アッシュが暴走変態少女エリスを見て、呆然としていたその時。
ガシッ。
アッシュは突如、エリスによって手首を掴まれる。
そんな彼女は彼の手首を引っ張り、路地裏へと誘導しながら。
「来て、いいから来て!」
そして、エリスはアッシュを路地裏へと半ば強引に連れていくと、さらに言葉を続けてくる。

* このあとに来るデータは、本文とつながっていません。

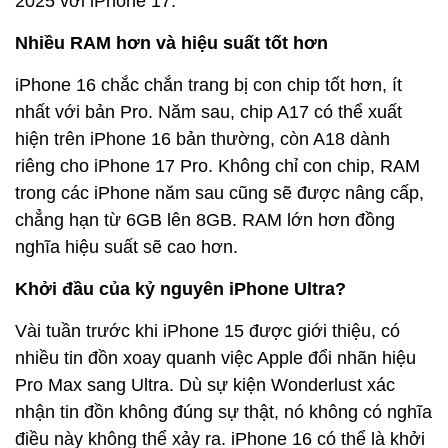
2025 với iPhone 17.
Nhiều RAM hơn và hiệu suất tốt hơn
iPhone 16 chắc chắn trang bị con chip tốt hơn, ít
nhất với bản Pro. Năm sau, chip A17 có thể xuất
hiện trên iPhone 16 bản thường, còn A18 dành
riêng cho iPhone 17 Pro. Không chỉ con chip, RAM
trong các iPhone năm sau cũng sẽ được nâng cấp,
chẳng hạn từ 6GB lên 8GB. RAM lớn hơn đồng
nghĩa hiệu suất sẽ cao hơn.
Khởi đầu của kỷ nguyên iPhone Ultra?
Vài tuần trước khi iPhone 15 được giới thiệu, có
nhiều tin đồn xoay quanh việc Apple đổi nhãn hiệu
Pro Max sang Ultra. Dù sự kiện Wonderlust xác
nhận tin đồn không đúng sự thật, nó không có nghĩa
điều này không thể xảy ra. iPhone 16 có thể là khởi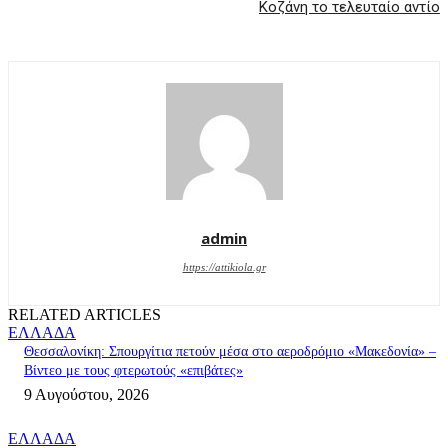
Κοζάνη το τελευταίο αντίο
admin
https://attikiola.gr
RELATED ARTICLES
ΕΛΛΑΔΑ
Θεσσαλονίκη: Σπουργίτια πετούν μέσα στο αεροδρόμιο «Μακεδονία» –
Βίντεο με τους φτερωτούς «επιβάτες»
9 Αυγούστου, 2026
ΕΛΛΑΔΑ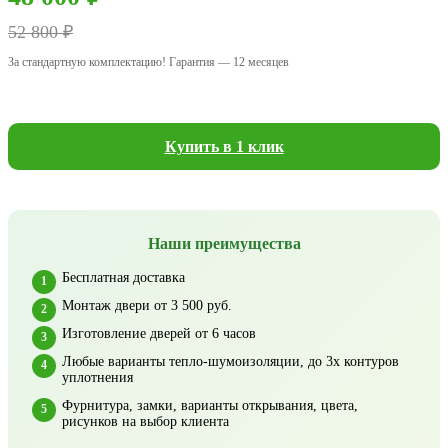
52 800 ₽
За стандартную комплектацию! Гарантия — 12 месяцев
Купить в 1 клик
Наши преимущества
Бесплатная доставка
Монтаж двери от 3 500 руб.
Изготовление дверей от 6 часов
Любые варианты тепло-шумоизоляции, до 3х контуров
уплотнения
Фурнитура, замки, варианты открывания, цвета,
рисунков на выбор клиента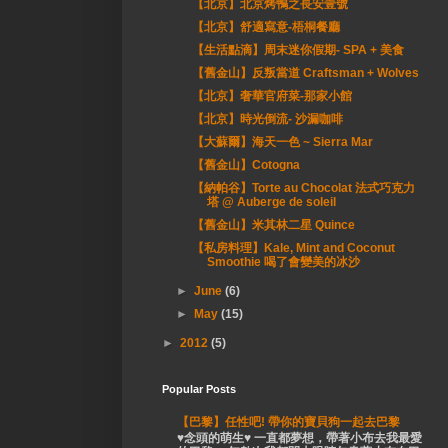
【北京】北京烤鴨之長安壹號
【北京】舒適寫意-梧桐餐廳
【生活點滴】周末迷你假期- SPA + 美食
【舊金山】反叛當道 Craftsman + Wolves
【北京】奢華官府菜-那家小館
【北京】時光倒流- 沙漏咖啡
【大蘇爾】海天一色 ~ Sierra Mar
【舊金山】Cotogna
【納帕谷】Torte au Chocolat 法式巧克力
塔 @ Auberge de soleil
【舊金山】米其林二星 Quince
【私房料理】Kale, Mint and Coconut
Smoothie 喝了會變美的冰沙
►
June
(6)
►
May
(15)
►
2012
(5)
Popular Posts
【巴黎】任性吧! 帶你的寶貝狗一起去巴黎
♥念頭的萌生♥ 一直都夢想，帶著小布去我最愛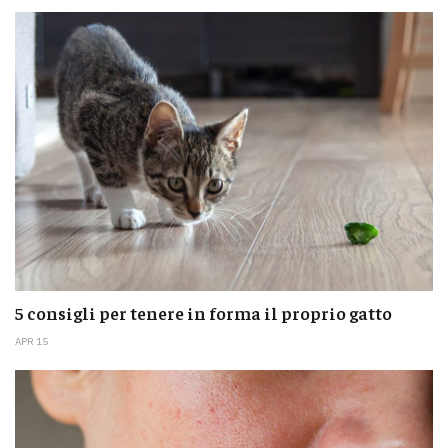
5 consigli per tenere in forma il proprio gatto
APR 15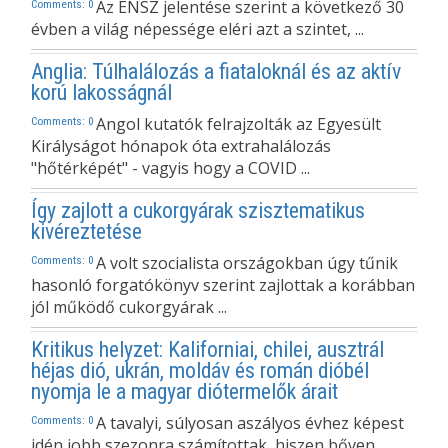
Az ENSZ jelentése szerint a következő 30
Comments: 0
évben a világ népessége eléri azt a szintet, ...
Anglia: Túlhalálozás a fiataloknál és az aktív
korú lakosságnál
Angol kutatók felrajzolták az Egyesült
Comments: 0
Királyságot hónapok óta extrahalálozás
"hőtérképét" - vagyis hogy a COVID ...
Így zajlott a cukorgyárak szisztematikus
kivéreztetése
A volt szocialista országokban úgy tűnik
Comments: 0
hasonló forgatókönyv szerint zajlottak a korábban
jól működő cukorgyárak ...
Kritikus helyzet: Kaliforniai, chilei, ausztrál
héjas dió, ukrán, moldáv és román dióbél
nyomja le a magyar diótermelők árait
A tavalyi, súlyosan aszályos évhez képest
Comments: 0
idén jobb szezonra számítottak, hiszen bőven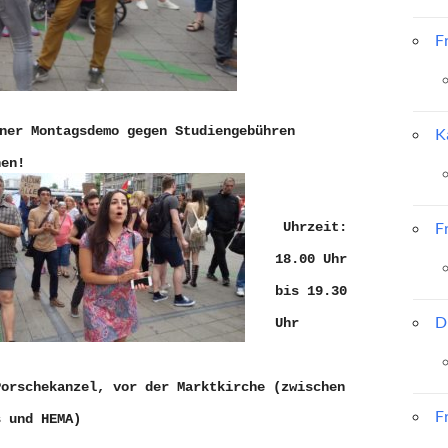
F
ner Montagsdemo gegen Studiengebühren 
K
hen!
F
 Uhrzeit: 
18.00 Uhr 
bis 19.30 
D
Uhr
F
s und HEMA)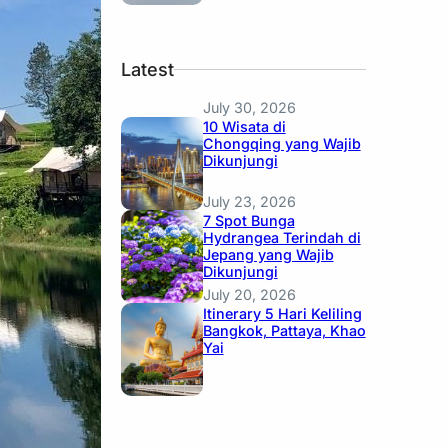
Latest
July 30, 2026
10 Wisata di
Chongqing yang Wajib
Dikunjungi
July 23, 2026
7 Spot Bunga
Hydrangea Terindah di
Jepang yang Wajib
Dikunjungi
July 20, 2026
Itinerary 5 Hari Keliling
Bangkok, Pattaya, Khao
Yai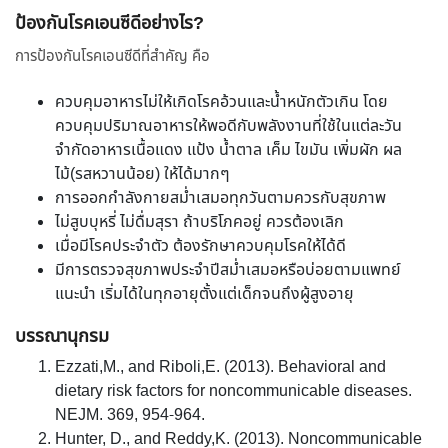
ป้องกันโรคเอนซีดีอย่างไร?
การป้องกันโรคเอนซีดีที่สำคัญ คือ
ควบคุมอาหารไม่ให้เกิดโรคอ้วนและน้ำหนักตัวเกิน โดย
ควบคุมปริมาณอาหารให้พอดีกับพลังงานที่ใช้ในแต่ละวัน
จำกัดอาหารเนื้อแดง แป้ง น้ำตาล เค็ม ไขมัน เพิ่มผัก ผล
ไม้(รสหวานน้อย) ให้ได้มากๆ
การออกกำลังกายสม่ำเสมอทุกวันตามควรกับสุขภาพ
ไม่สูบบุหรี่ ไม่ดื่มสุรา ถ้าบริโภคอยู่ ควรต้องเลิก
เมื่อมีโรคประจำตัว ต้องรักษาควบคุมโรคให้ได้ดี
มีการตรวจสุขภาพประจำปีสม่ำเสมอหรือบ่อยตามแพทย์
แนะนำ เริ่มได้ในทุกอายุตั้งแต่เด็กจนถึงผู้สูงอายุ
บรรณานุกรม
Ezzati,M., and Riboli,E. (2013). Behavioral and
dietary risk factors for noncommunicable diseases.
NEJM. 369, 954-964.
Hunter, D., and Reddy,K. (2013). Noncommunicable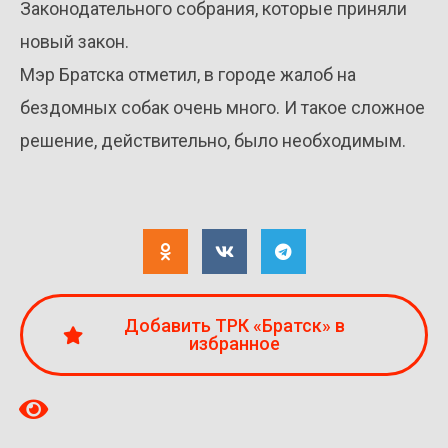
Законодательного собрания, которые приняли
новый закон.
Мэр Братска отметил, в городе жалоб на
бездомных собак очень много. И такое сложное
решение, действительно, было необходимым.
Добавить ТРК «Братск» в
избранное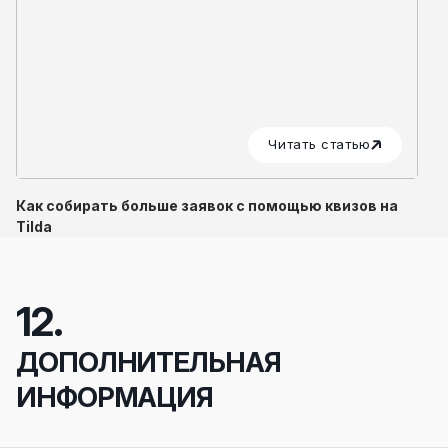
Читать статью
Как собирать больше заявок с помощью квизов на
Tilda
12.
ДОПОЛНИТЕЛЬНАЯ
ИНФОРМАЦИЯ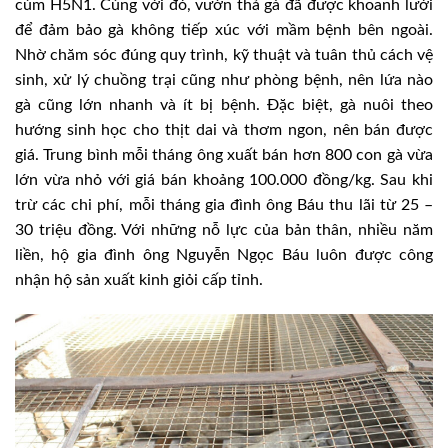
cúm H5N1. Cùng với đó, vườn thả gà đã được khoanh lưới
để đảm bảo gà không tiếp xúc với mầm bệnh bên ngoài.
Nhờ chăm sóc đúng quy trình, kỹ thuật và tuân thủ cách vệ
sinh, xử lý chuồng trại cũng như phòng bệnh, nên lứa nào
gà cũng lớn nhanh và ít bị bệnh. Đặc biệt, gà nuôi theo
hướng sinh học cho thịt dai và thơm ngon, nên bán được
giá. Trung bình mỗi tháng ông xuất bán hơn 800 con gà vừa
lớn vừa nhỏ với giá bán khoảng 100.000 đồng/kg. Sau khi
trừ các chi phí, mỗi tháng gia đình ông Báu thu lãi từ 25 –
30 triệu đồng. Với những nỗ lực của bản thân, nhiều năm
liền, hộ gia đình ông Nguyễn Ngọc Báu luôn được công
nhận hộ sản xuất kinh giỏi cấp tỉnh.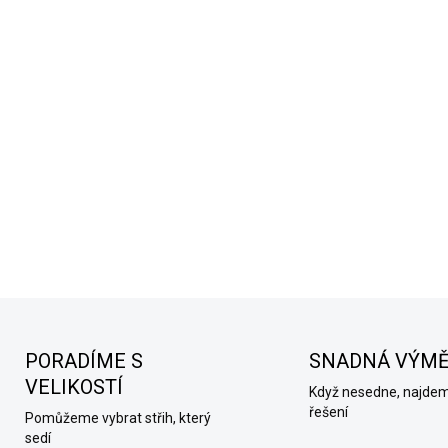
PORADÍME S
SNADNÁ VÝM
VELIKOSTÍ
Když nesedne, najde
řešení
Pomůžeme vybrat střih, který
sedí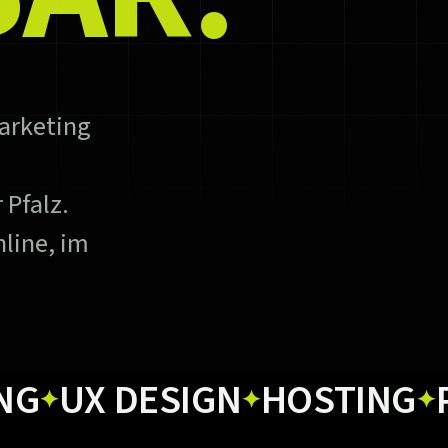
arketing
 Pfalz.
line, im
X DESIGN
HOSTING
PRINT
✦
✦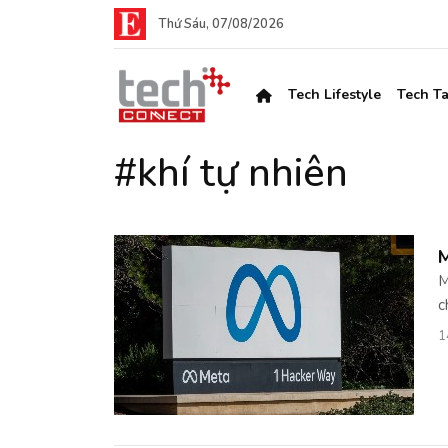
Thứ Sáu, 07/08/2026
Tech Lifestyle
Tech Ta
#khí tự nhiên
M
M
c
1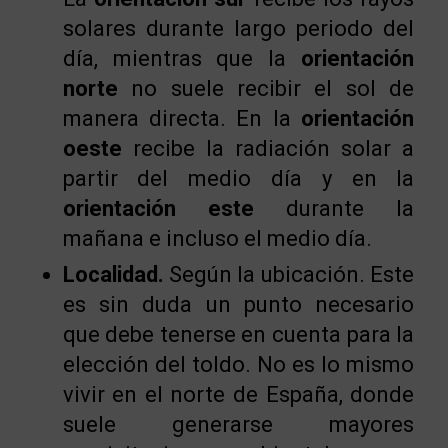
solares durante largo periodo del
día, mientras que la
orientación
norte
no suele recibir el sol de
manera directa. En la
orientación
oeste
recibe la radiación solar a
partir del medio día y en la
orientación este
durante la
mañana e incluso el medio día.
Localidad.
Según la ubicación. Este
es sin duda un punto necesario
que debe tenerse en cuenta para la
elección del toldo. No es lo mismo
vivir en el norte de España, donde
suele generarse mayores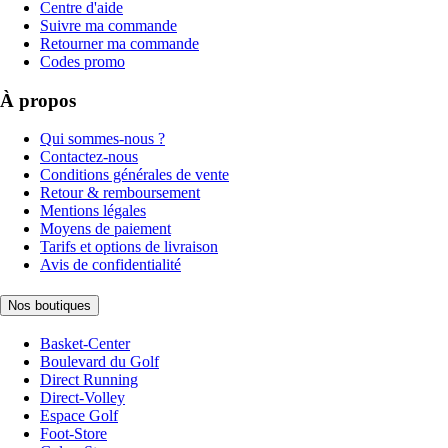
Centre d'aide
Suivre ma commande
Retourner ma commande
Codes promo
À propos
Qui sommes-nous ?
Contactez-nous
Conditions générales de vente
Retour & remboursement
Mentions légales
Moyens de paiement
Tarifs et options de livraison
Avis de confidentialité
Nos boutiques
Basket-Center
Boulevard du Golf
Direct Running
Direct-Volley
Espace Golf
Foot-Store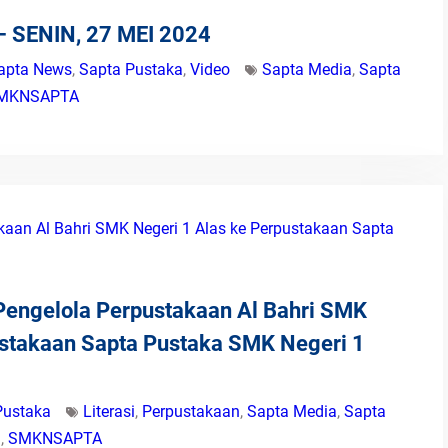
 SENIN, 27 MEI 2024
apta News
,
Sapta Pustaka
,
Video
Sapta Media
,
Sapta
MKNSAPTA
 Pengelola Perpustakaan Al Bahri SMK
ustakaan Sapta Pustaka SMK Negeri 1
Pustaka
Literasi
,
Perpustakaan
,
Sapta Media
,
Sapta
h
,
SMKNSAPTA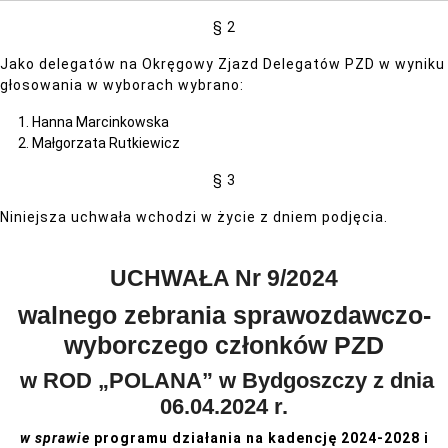
§ 2
Jako delegatów na Okręgowy Zjazd Delegatów PZD w wyniku
głosowania w wyborach wybrano:
Hanna Marcinkowska
Małgorzata Rutkiewicz
§ 3
Niniejsza uchwała wchodzi w życie z dniem podjęcia.
UCHWAŁA Nr 9/2024
walnego zebrania sprawozdawczo-
wyborczego członków PZD
w ROD „POLANA” w Bydgoszczy z dnia
06.04.2024 r.
w sprawie
programu działania na kadencję 2024-2028 i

「っ……!? あたしをこんな所に連れ込んで、いったい何する気!?」
「え」
「た、確かにあんたには感謝してるわ。あんたがいなかったら、あたしもティオも……で、でもっ……でもだからって、こんなところに連れ込んで、あたしを犯すなんて……そんなの酷いんだからね!」
「だから、ちょっと――」
「んっ……いい人だって、思ってたのに! 命の恩人だって思ってたのに……この人なら好きになれるかもって――そう思ってたのに!」
「…………」
「ティオ、ごめんね……あたし、今から鬼畜に犯されるわ。大切な所をめちゃくちゃにされて……っ、はぁはぁ……めちゃくちゃ、めちゃくちゃに……はぁはぁ」
「…………」
いったい何が起きているのか。
超展開である。
(えーと、路地裏に連れ込まれたのは俺だよな? しかも、手首を掴まれて逃げられない……更に言うなら、エリスは露骨に体を押し付けてきてる……あぁ、わかった!)
自分は今、痴女に襲われているんだ。
アッシュは全て理解したのだった。